Après Afrine, la Turquie veut élargir l’offensive contre les Kurdes syriens

mis à jour le Jeudi 22 mars 2018 à 16h30

Le Figaro | Par Georges Malbrunot | mercredi 21 mars 2018

Ankara et les rebelles anti-Assad entendent prendre le contrôle de Manbij, cent kilomètres plus à l’est.

_____________________

Une défaite qui marque le début de la fin d’un Kurdistan syrien

Le Figaro | par Adrien Jaulmes | mercredi 21 mars 2018

NI LA TURQUIE ni ses alliés, les insurgés syriens, ne s’en cachent : après avoir conquis Afrine aux miliciens kurdes, Ankara et les rebelles anti-Assad entendent prendre le contrôle de Manbij, à cent kilomètres plus à l’est, et au-delà d’une bande de terre administrée par les Kurdes, le long de la frontière avec la Turquie. Mais à Manbij, le déploiement de 200 soldats américains fait planer la menace d’affrontements entre alliés au sein de l’Otan. Le scénario de la débâcle d’Afrine peut-il se rééditer à Manbij ?

Lundi, alors que les Kurdes annonçaient le lancement d’une « guérilla » contre « l’occupation turque » de l’enclave d’Afrine, des responsables militaires américains affichaient ostensiblement leur présence à Manbij. Washington est « préoccupé » par l’exode de dizaines de milliers de civils kurdes jetés sur les routes. Mais que pèsent ces manifestations d’indignation face à la realpolitik ? Washington est-il prêt à partir en guerre contre son allié turc, pour satisfaire les miliciens kurdes syriens, certes partenaires de l’Occident dans la guerre contre Daech, mais également émanation locale d’une organisation - le PKK, Parti des travailleurs du Kurdistan - que les États-Unis, comme Ankara et l’Union européenne, qualifient de « terroriste » ?

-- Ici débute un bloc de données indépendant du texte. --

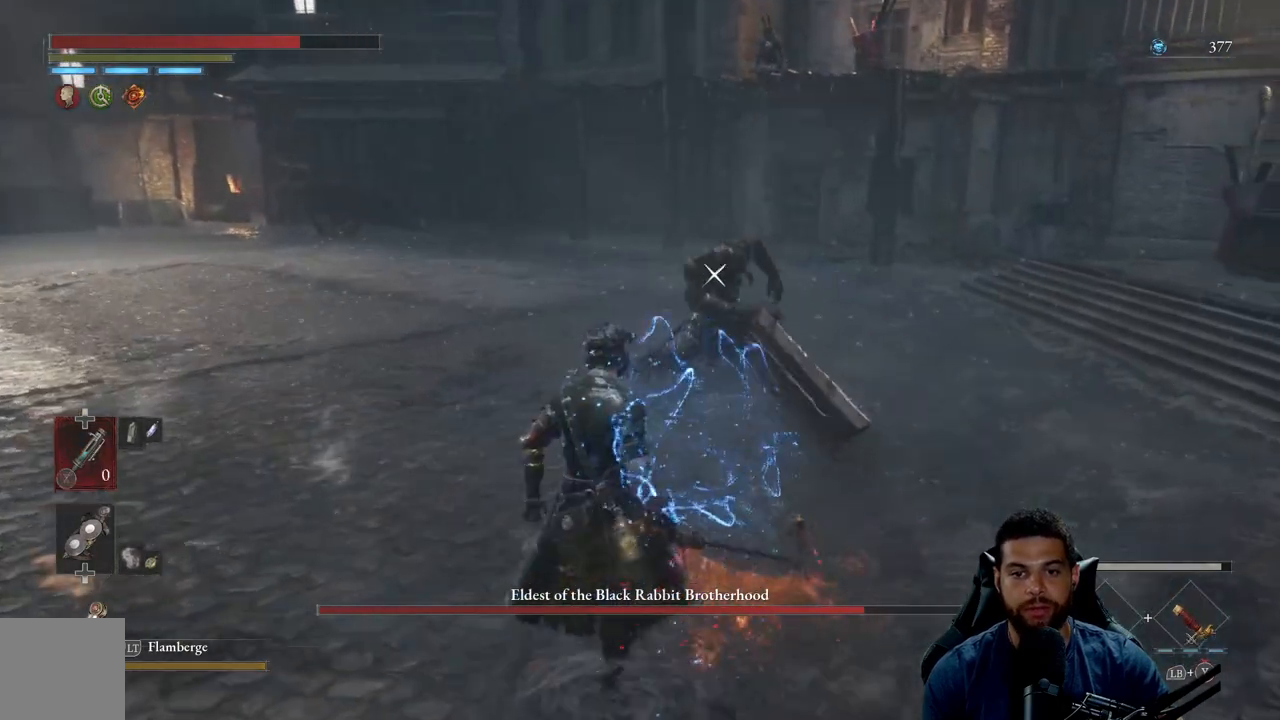
{"buttons": ["Y"], "left_stick": "up", "right_stick": "center", "events": [[400, "B", "up"], [500, "Y", "down"]]}
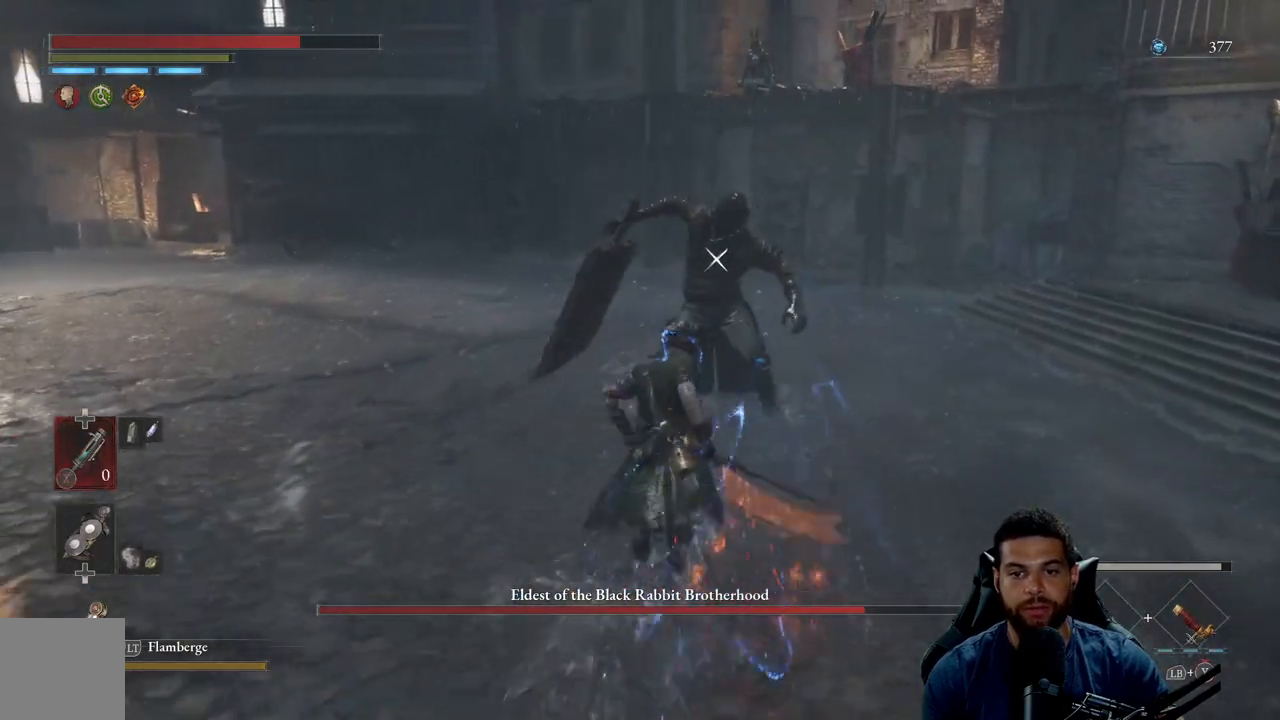
{"buttons": ["Y"], "left_stick": "up", "right_stick": "center", "events": []}
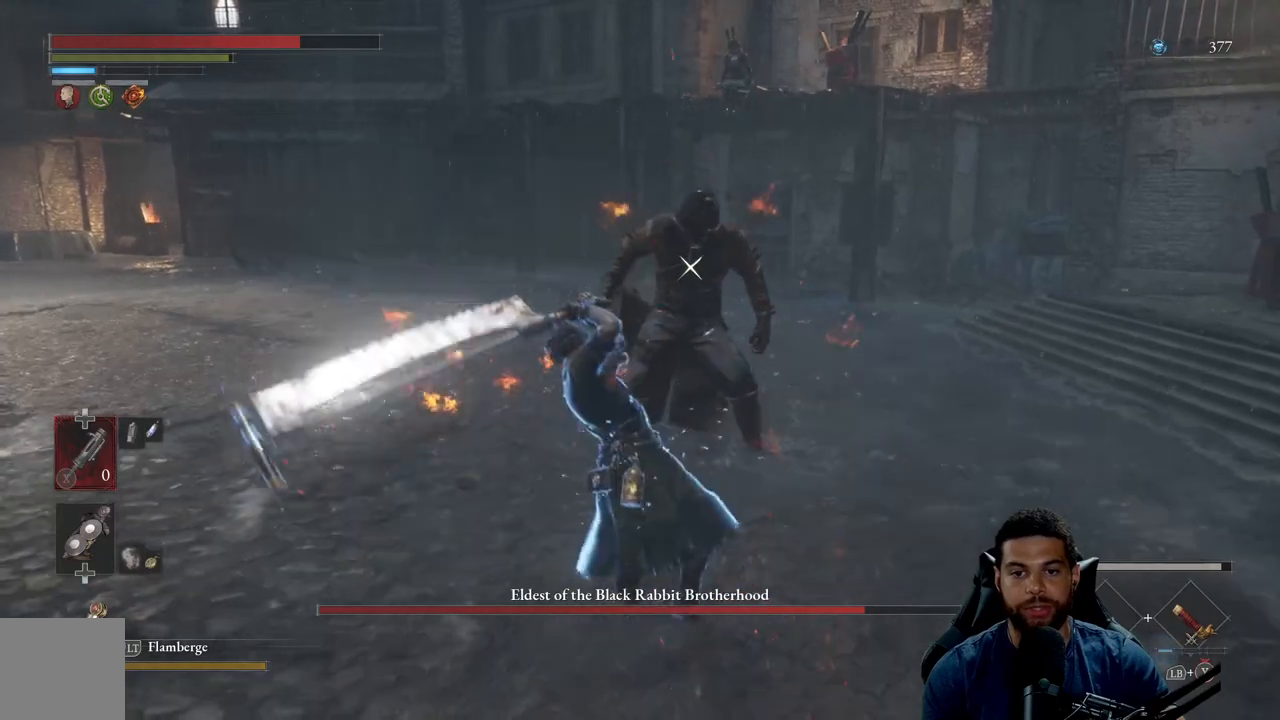
{"buttons": ["Y"], "left_stick": "up", "right_stick": "center", "events": []}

Manbij n’est pas Afrine. Celle-ci était peuplée d’une majorité de Kurdes, tandis qu’à Manbij, ce sont les Arabes, qui y sont majoritaires à 75 %. En 2016, après la conquête de Manbij sur Daech par une alliance de combattants arabo-kurdes, soutenue par les États-Unis, un « Conseil civil » fut installé à Manbij et sa campagne. Mais dans cette portion de Syrie post-Daech, la greffe arabo-kurde n’a pas pris.

Vers un nouveau recul 

« Le Conseil est dominé par les Kurdes, en particulier les vétérans du PKK qui cooptent les notables locaux et les renvoient en cas de problème », analyse le chercheur Fabrice Balanche, qui était à Manbij en février. Les incidents se sont multipliés. Le chef du comité de réconciliation et un responsable kurde de la sécurité furent assassinés. En janvier, des manifestations contre le Conseil de Manbij éclatèrent, organisées par des tribus arabes, hostiles à la conscription de leurs enfants par les Kurdes.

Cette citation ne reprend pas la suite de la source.